The title character in the series, Lucy Banning, was born on October 8, 1871 (the same week as George Glessner, and also the date of the Great Chicago Fire), and is turning 21 at the time the novel opens.   Banning has enjoyed the privileges of a Prairie Avenue upbringing, but yearns for more than a life of ease and the obligatory marriage to a banker that her family expects.  Although the story is fictional, it is deeply rooted in the history of Prairie Avenue, with countless references to the actual people who lived on the street during its heydays in the 1890s.  Just like Arthur Meeker’s fictional Prairie Avenue, which was published in 1949, the novel brings to life the “sunny street that held the sifted few” during one of the most remarkable periods in Chicago’s history, including the World’s Columbian Exposition.

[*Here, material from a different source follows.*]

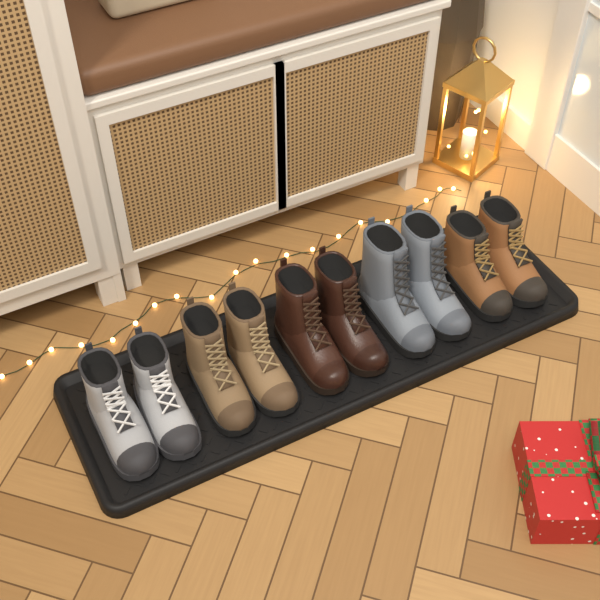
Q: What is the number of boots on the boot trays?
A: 10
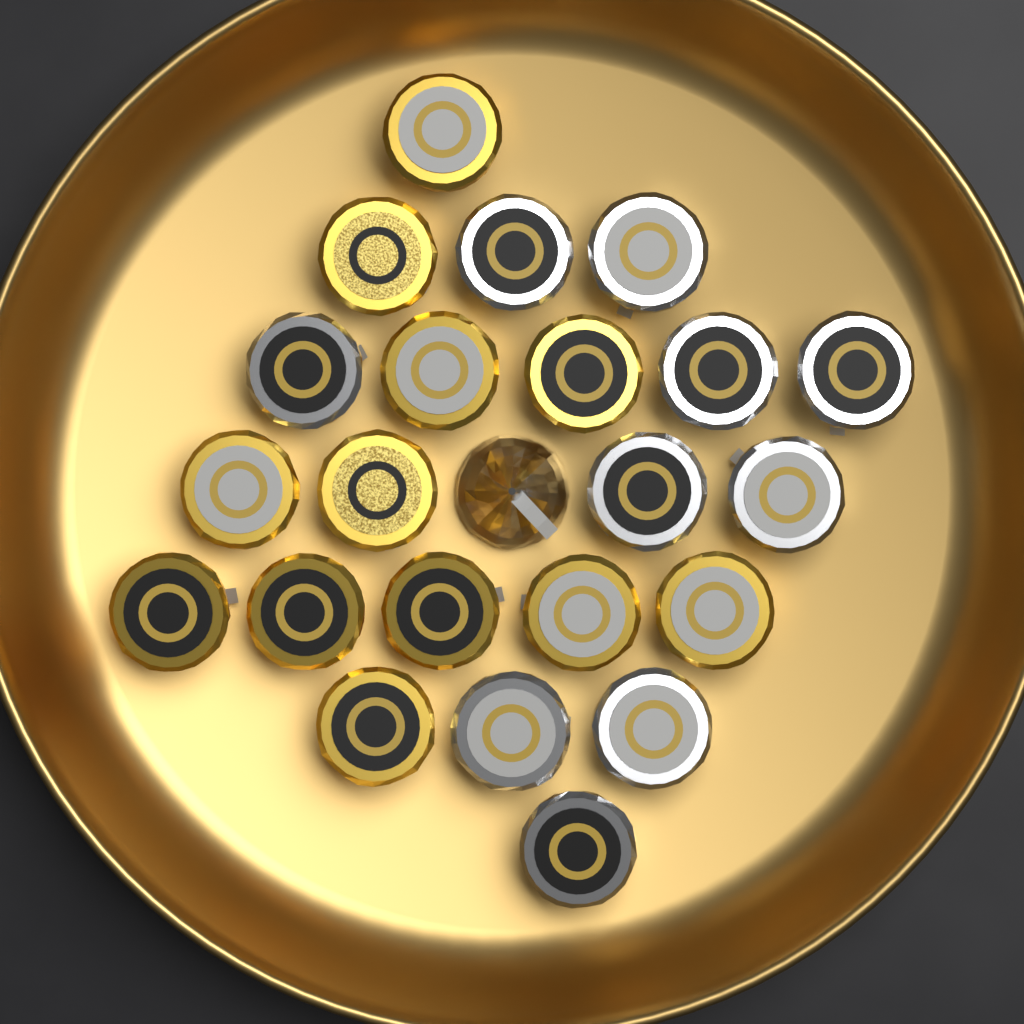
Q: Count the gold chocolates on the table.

The series was conceived by Glessner/Clarke House docent Stephen Reginald in collaboration with author Olivia Newport.  Reginald did the research (including frequent inquiries to the Glessner house), and Newport did the writing and character development. 

A release party and booksigning will be held at the museum in June 2012.  If you are a fan of Prairie Avenue and Chicago history, this novel is sure to appeal to you.